(WHAT THE TASK ASKS):
From the material below, retype exactly the lines that begin at the line with "Page size: 2001x1125." and end after the line with "Rendered at 1500 by 1125 pixels."; pictures stay out of the copy.

(SUPPLIED MATERIAL):
********************

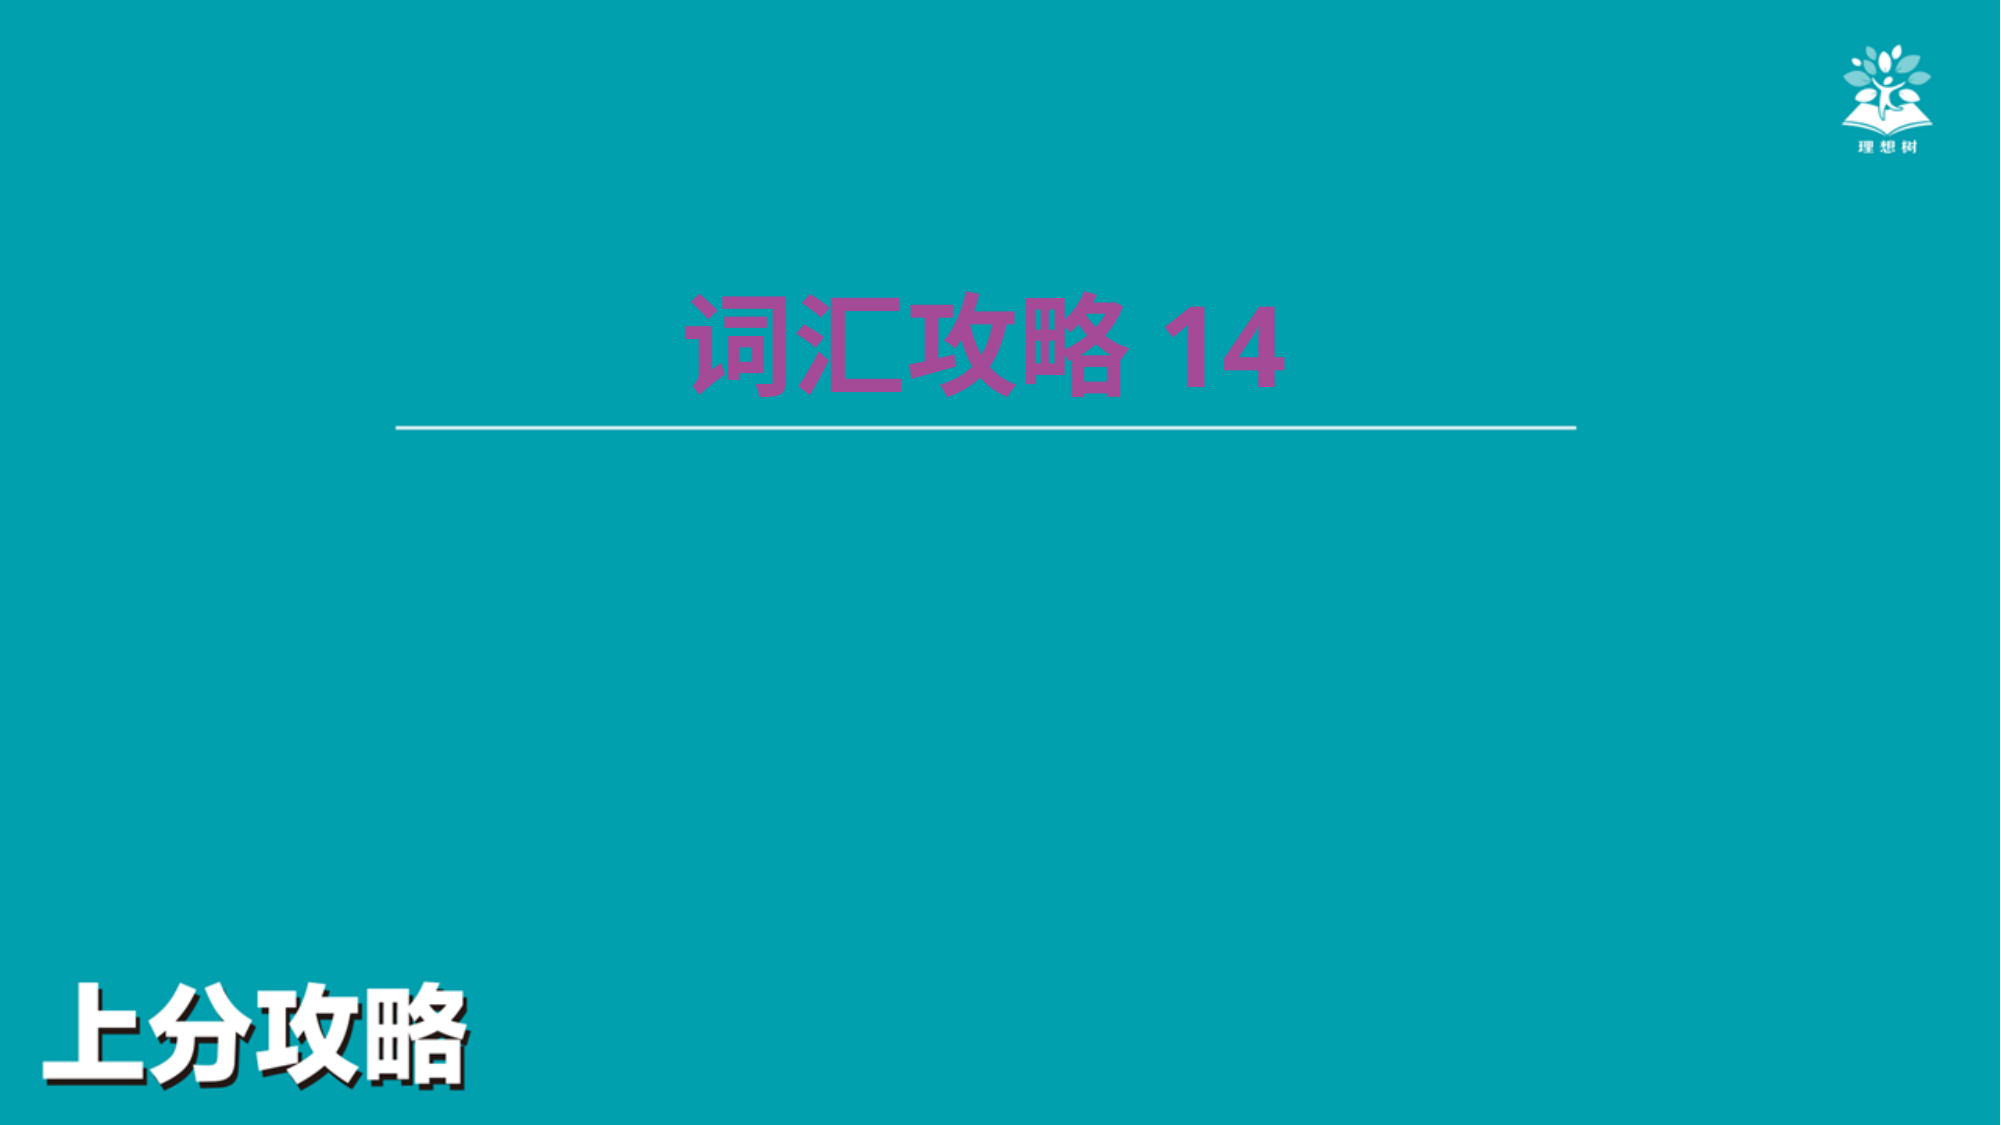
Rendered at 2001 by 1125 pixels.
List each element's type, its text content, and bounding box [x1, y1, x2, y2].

picture [0, 0, 2000, 1125]
text_box 词汇攻略14 [391, 265, 1577, 417]
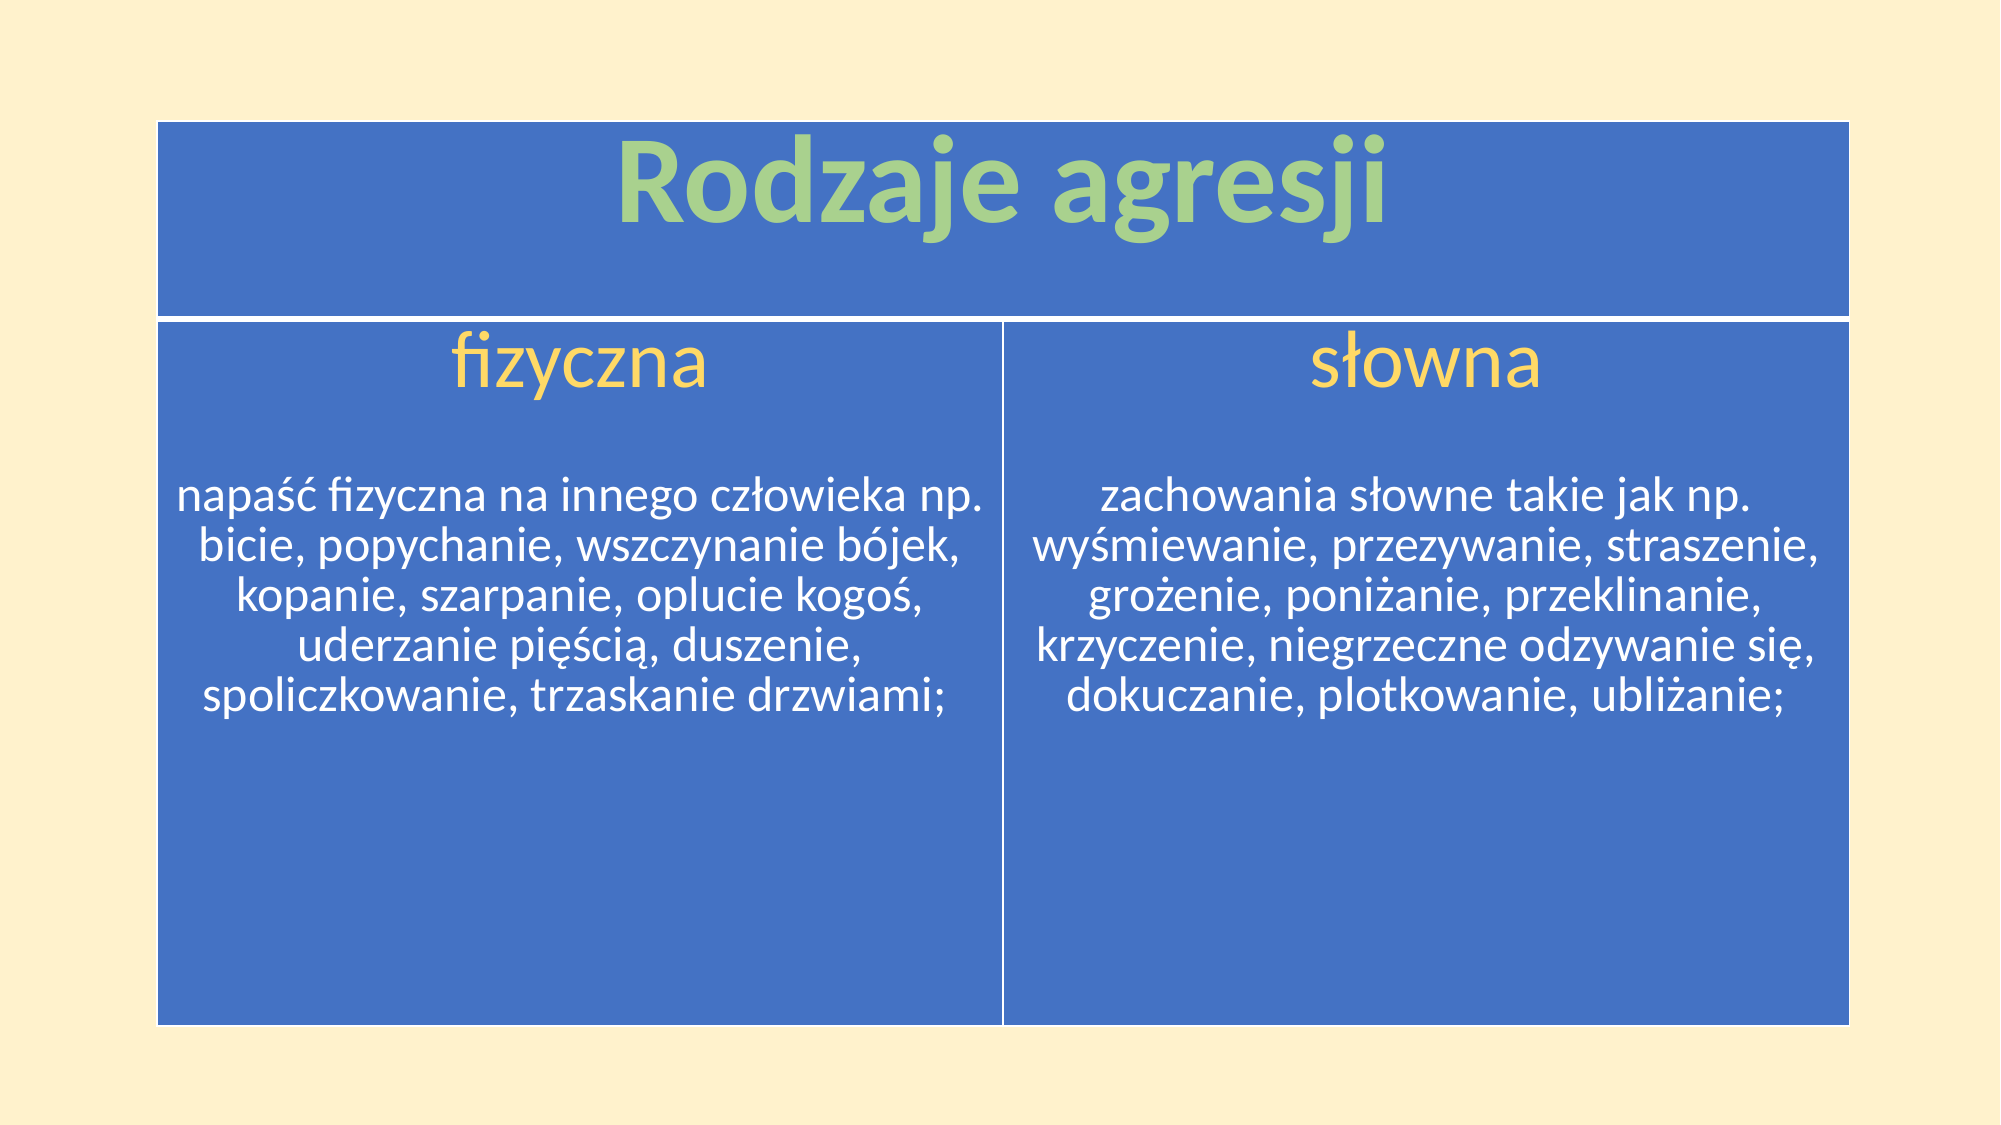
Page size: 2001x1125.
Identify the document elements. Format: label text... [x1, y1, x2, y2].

table_cell słowna zachowania słowne takie jak np. wyśmiewanie, przezywanie, straszenie, grożenie, poniżanie, przeklinanie, krzyczenie, niegrzeczne odzywanie się, dokuczanie, plotkowanie, ubliżanie; [1004, 322, 1849, 1025]
table_cell fizyczna napaść fizyczna na innego człowieka np. bicie, popychanie, wszczynanie bójek, kopanie, szarpanie, oplucie kogoś, uderzanie pięścią, duszenie, spoliczkowanie, trzaskanie drzwiami; [158, 322, 1002, 1025]
table_header Rodzaje agresji [158, 122, 1849, 316]
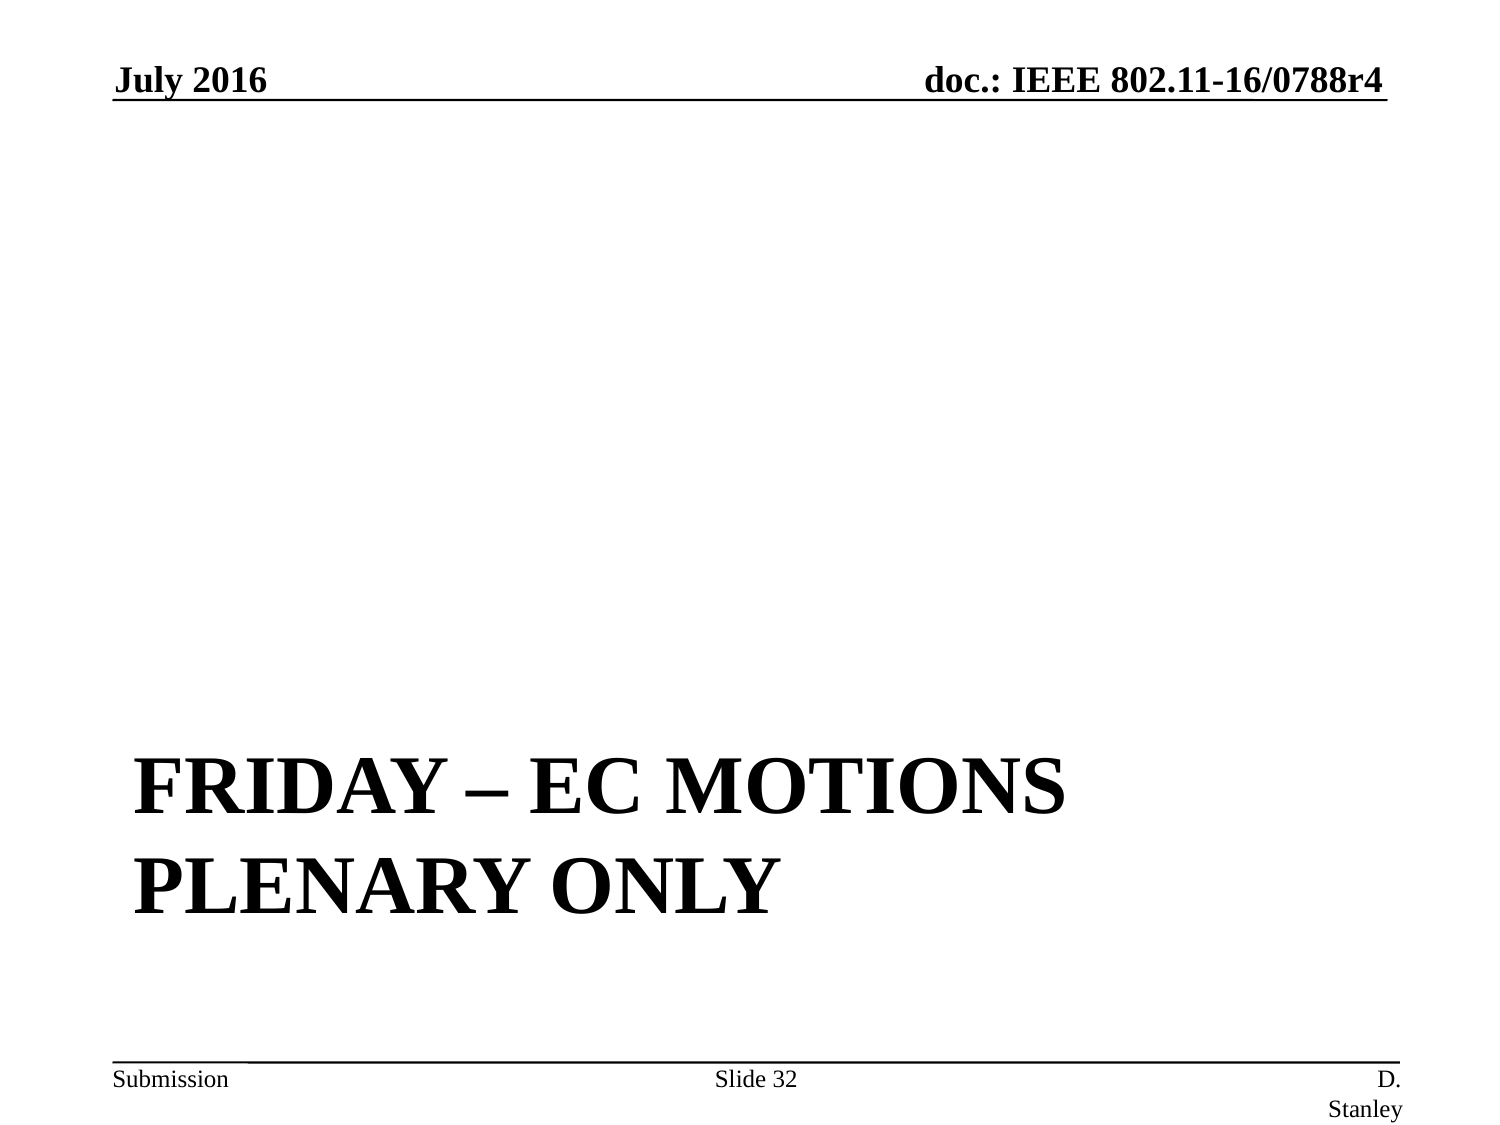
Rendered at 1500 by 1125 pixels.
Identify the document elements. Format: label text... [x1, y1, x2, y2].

title Friday – EC Motions plenary only [118, 722, 1394, 947]
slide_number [114, 54, 374, 101]
slide_number Slide 32 [712, 1061, 800, 1093]
footer D. Stanley, HP Enterprise [1324, 1061, 1402, 1093]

********************

(WRITTEN SOLUTION):
Page size: 2001x1125.
Identify the document elements. Format: label text... [x1, y1, x2, y2].

table_cell słowna zachowania słowne takie jak np. wyśmiewanie, przezywanie, straszenie, grożenie, poniżanie, przeklinanie, krzyczenie, niegrzeczne odzywanie się, dokuczanie, plotkowanie, ubliżanie; [1004, 322, 1849, 1025]
table_cell fizyczna napaść fizyczna na innego człowieka np. bicie, popychanie, wszczynanie bójek, kopanie, szarpanie, oplucie kogoś, uderzanie pięścią, duszenie, spoliczkowanie, trzaskanie drzwiami; [158, 322, 1002, 1025]
table_header Rodzaje agresji [158, 122, 1849, 316]
Rendered at 1500 by 1125 pixels.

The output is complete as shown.